You get to see shallow life in all it’s all glory. The best friend’s love interest is in wealthy home on Fire Island where he shares with some other rich hotties also. Anytime the crew from Maragret Cho’s house come over, they are looked down upon except by the love interest. I’ve also heard of these exclusive parties on Fire Island that are by invitation only. Only the wealthy and those with the glorified bodies get to attend (but the film notes that everyone gets to attend the underware party. Well, as the Church Lady would say, “Isn’t that special?”)

I remember being a part of gay organizations and clubs and people being hurt and offended that they weren’t invited to some social soiree. It hurts when you feel uninvited. A friend I have had for several years is model perfect, and I invited him into one of my gay clubs, and gay men would rudely step in between us to talk to him while almost quite physically pushing me aside. Men who never spoke to me before would ask how I got to know him. There are always sharks swimming at surface and that is why you have to find people who will go deeper, be vulnerable and people you only see when you are out socializing at parties aren’t those kind of people. I had to learn this hard but that doesn’t mean you do.

There is another surprising thing I learned in this film. The stoic, nerdy helicopter guy turned out to be the hottest guy.

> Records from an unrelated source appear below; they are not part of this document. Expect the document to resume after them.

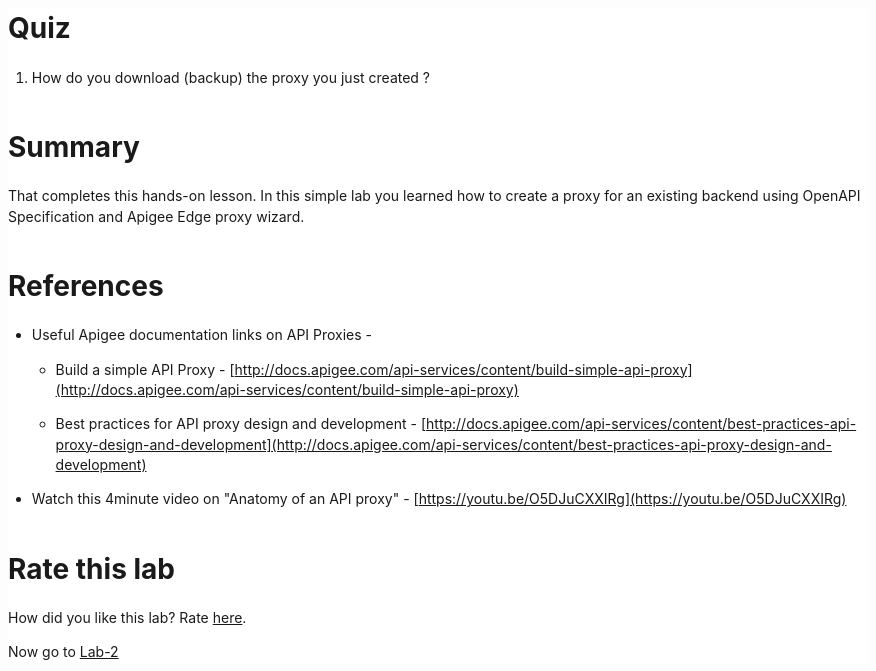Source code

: # Quiz

1. How do you download (backup) the proxy you just created ?

# Summary

That completes this hands-on lesson. In this simple lab you learned how to create a proxy for an existing backend using OpenAPI Specification and Apigee Edge proxy wizard.

# References

* Useful Apigee documentation links on API Proxies -

    * Build a simple API Proxy - [http://docs.apigee.com/api-services/content/build-simple-api-proxy](http://docs.apigee.com/api-services/content/build-simple-api-proxy)

    * Best practices for API proxy design and development - [http://docs.apigee.com/api-services/content/best-practices-api-proxy-design-and-development](http://docs.apigee.com/api-services/content/best-practices-api-proxy-design-and-development)

* Watch this 4minute video on "Anatomy of an API proxy" - [https://youtu.be/O5DJuCXXIRg](https://youtu.be/O5DJuCXXIRg)

# Rate this lab

How did you like this lab? Rate [here](https://goo.gl/forms/G8LAPkDWVNncR9iw2).

Now go to [Lab-2](../Lab%202%20API%20Security%20-%20Securing%20APIs%20with%20API%20Keys)
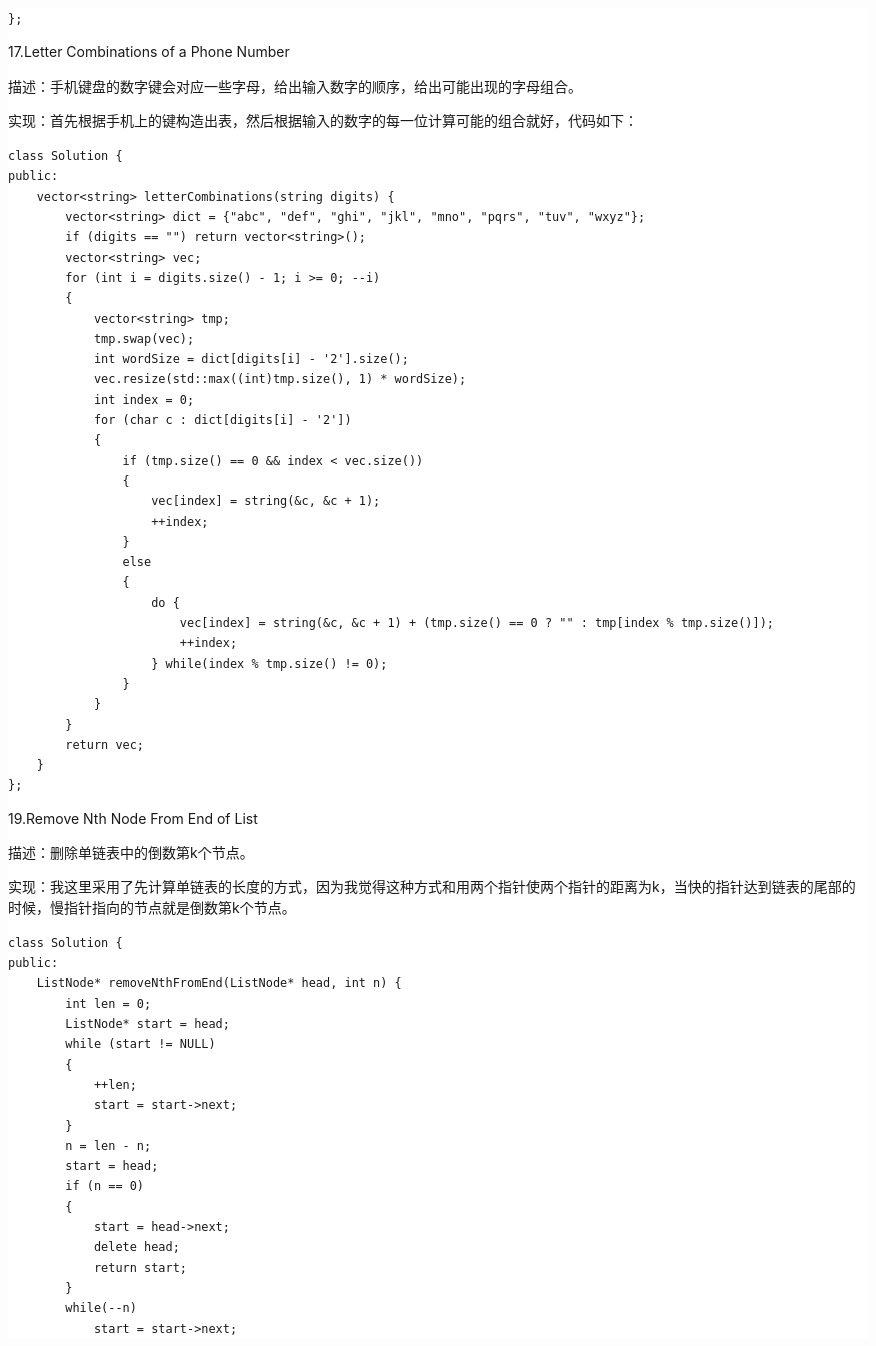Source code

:     };

17.Letter Combinations of a Phone Number

描述：手机键盘的数字键会对应一些字母，给出输入数字的顺序，给出可能出现的字母组合。

实现：首先根据手机上的键构造出表，然后根据输入的数字的每一位计算可能的组合就好，代码如下：

    class Solution {
    public:
        vector<string> letterCombinations(string digits) {
            vector<string> dict = {"abc", "def", "ghi", "jkl", "mno", "pqrs", "tuv", "wxyz"};
            if (digits == "") return vector<string>();
            vector<string> vec;
            for (int i = digits.size() - 1; i >= 0; --i)
            {
                vector<string> tmp;
                tmp.swap(vec);
                int wordSize = dict[digits[i] - '2'].size();
                vec.resize(std::max((int)tmp.size(), 1) * wordSize);
                int index = 0;
                for (char c : dict[digits[i] - '2'])
                {
                    if (tmp.size() == 0 && index < vec.size())
                    {
                        vec[index] = string(&c, &c + 1);
                        ++index;
                    }
                    else
                    {
                        do {
                            vec[index] = string(&c, &c + 1) + (tmp.size() == 0 ? "" : tmp[index % tmp.size()]);
                            ++index;
                        } while(index % tmp.size() != 0);
                    }
                }
            }
            return vec;
        }
    };

19.Remove Nth Node From End of List

描述：删除单链表中的倒数第k个节点。

实现：我这里采用了先计算单链表的长度的方式，因为我觉得这种方式和用两个指针使两个指针的距离为k，当快的指针达到链表的尾部的时候，慢指针指向的节点就是倒数第k个节点。

    class Solution {
    public:
        ListNode* removeNthFromEnd(ListNode* head, int n) {
            int len = 0;
            ListNode* start = head;
            while (start != NULL)
            {
                ++len;
                start = start->next;
            }
            n = len - n;
            start = head;
            if (n == 0)
            {
                start = head->next;
                delete head;
                return start;
            }
            while(--n)
                start = start->next;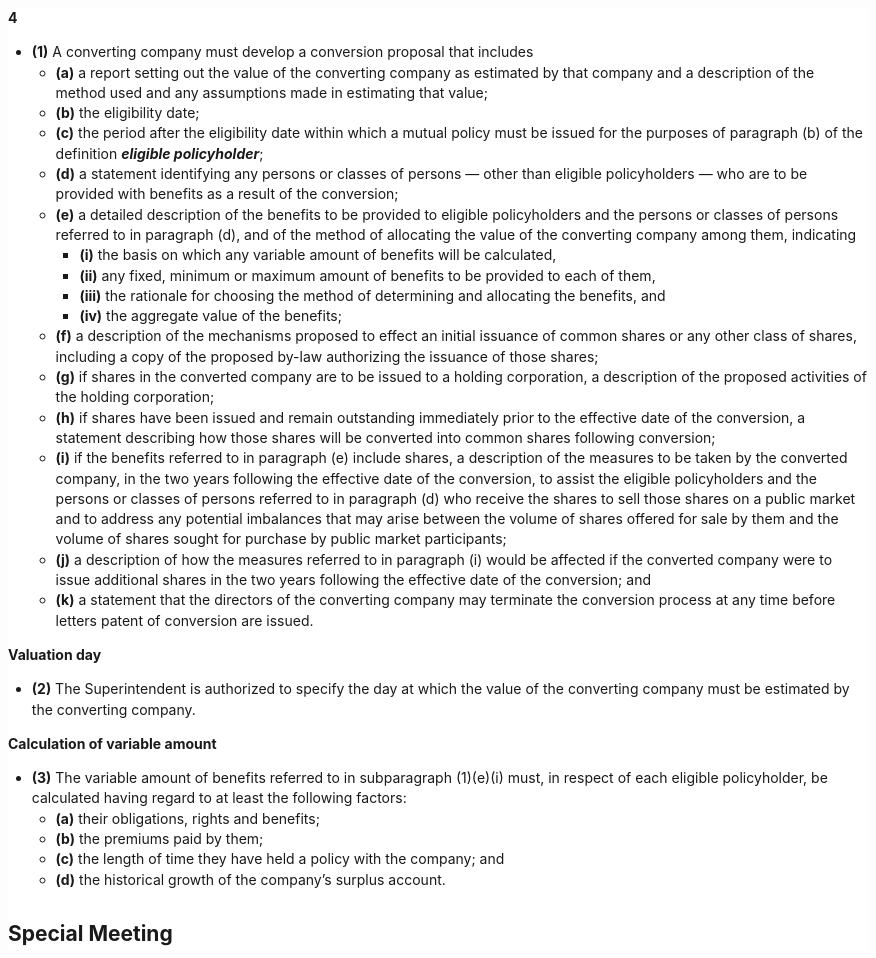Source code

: **4** 

- **(1)** A converting company must develop a conversion proposal that includes
	- **(a)** a report setting out the value of the converting company as estimated by that company and a description of the method used and any assumptions made in estimating that value;
	- **(b)** the eligibility date;
	- **(c)** the period after the eligibility date within which a mutual policy must be issued for the purposes of paragraph (b) of the definition ***eligible policyholder***;
	- **(d)** a statement identifying any persons or classes of persons — other than eligible policyholders — who are to be provided with benefits as a result of the conversion;
	- **(e)** a detailed description of the benefits to be provided to eligible policyholders and the persons or classes of persons referred to in paragraph (d), and of the method of allocating the value of the converting company among them, indicating
		- **(i)** the basis on which any variable amount of benefits will be calculated,
		- **(ii)** any fixed, minimum or maximum amount of benefits to be provided to each of them,
		- **(iii)** the rationale for choosing the method of determining and allocating the benefits, and
		- **(iv)** the aggregate value of the benefits;
	- **(f)** a description of the mechanisms proposed to effect an initial issuance of common shares or any other class of shares, including a copy of the proposed by-law authorizing the issuance of those shares;
	- **(g)** if shares in the converted company are to be issued to a holding corporation, a description of the proposed activities of the holding corporation;
	- **(h)** if shares have been issued and remain outstanding immediately prior to the effective date of the conversion, a statement describing how those shares will be converted into common shares following conversion;
	- **(i)** if the benefits referred to in paragraph (e) include shares, a description of the measures to be taken by the converted company, in the two years following the effective date of the conversion, to assist the eligible policyholders and the persons or classes of persons referred to in paragraph (d) who receive the shares to sell those shares on a public market and to address any potential imbalances that may arise between the volume of shares offered for sale by them and the volume of shares sought for purchase by public market participants;
	- **(j)** a description of how the measures referred to in paragraph (i) would be affected if the converted company were to issue additional shares in the two years following the effective date of the conversion; and
	- **(k)** a statement that the directors of the converting company may terminate the conversion process at any time before letters patent of conversion are issued.

**Valuation day**

- **(2)** The Superintendent is authorized to specify the day at which the value of the converting company must be estimated by the converting company.

**Calculation of variable amount**

- **(3)** The variable amount of benefits referred to in subparagraph (1)(e)(i) must, in respect of each eligible policyholder, be calculated having regard to at least the following factors:
	- **(a)** their obligations, rights and benefits;
	- **(b)** the premiums paid by them;
	- **(c)** the length of time they have held a policy with the company; and
	- **(d)** the historical growth of the company’s surplus account.




## Special Meeting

I was surprised by my own feelings on this one! He is so closed off in the beginning of this film, and I know people like this. You can foresee the best friend who is trying to match make his other friend, that he is going to fall for him. You see it in the way immediately butt heads and the continued tension between them is Sasha Fierce. Then, when another love interest comes into a play, a real hottie named Dex, then you really aren’t sure how they will ever discover their interest for one another. However, as Dex’s, shall we say lower qualities are revealed, and these two get one another to crack each other’s shells, they have a small love story all their own. While caregiving for their friends, sacraficing their their fun time there, they find love. It is real sweet because you can see how difficult it is for them for the whole movie.

As the movie ended, I thought about who was the happiest in this film at the end of the story? The hung-over partiers? The guys in speedos in their six pack abs trying to look perfect for social media content? The druggies? The people have sex and more sex? I’m sure that it was fun, but it is short lived and they will need it all over again. Even the rest of the characters dancing with them, were they as happy as the couples in love? It’s those couples that made real relationships with each other who are the most content because when they leave that island they won’t just go back to their everyday lives as usual. They are changed. They have opened up, found love and relationship. Something tells me I don’t think people go to Fire Island looking for that. I can understand that. It’s as the film starts off calling it, “Gay Disneyland”. You don’t go to Disneyland to find love as to have some distraction and a good time. Many times in the film they talk about how time seems to stand still and the otherwordly nature there surrounded by a sexual and party energy. I can understand just going there to dig that or gathering with people you know to have a good time. I would like that too but I also want more out of life.

What I realize about myself watching that film is I am that “best friend” who wants the romance, “the feels”, and the vulnerability. I do social things often in hopes to find good friends and a love of my life, which probably is really silly. But it looked real good in that movie tonight so I think I will be okay with it for now. I’ve done a few “Gay Disneylands” here and there, maybe I will again but I’m not a regular visitor for a reason. I want more out of life and I’m finding it.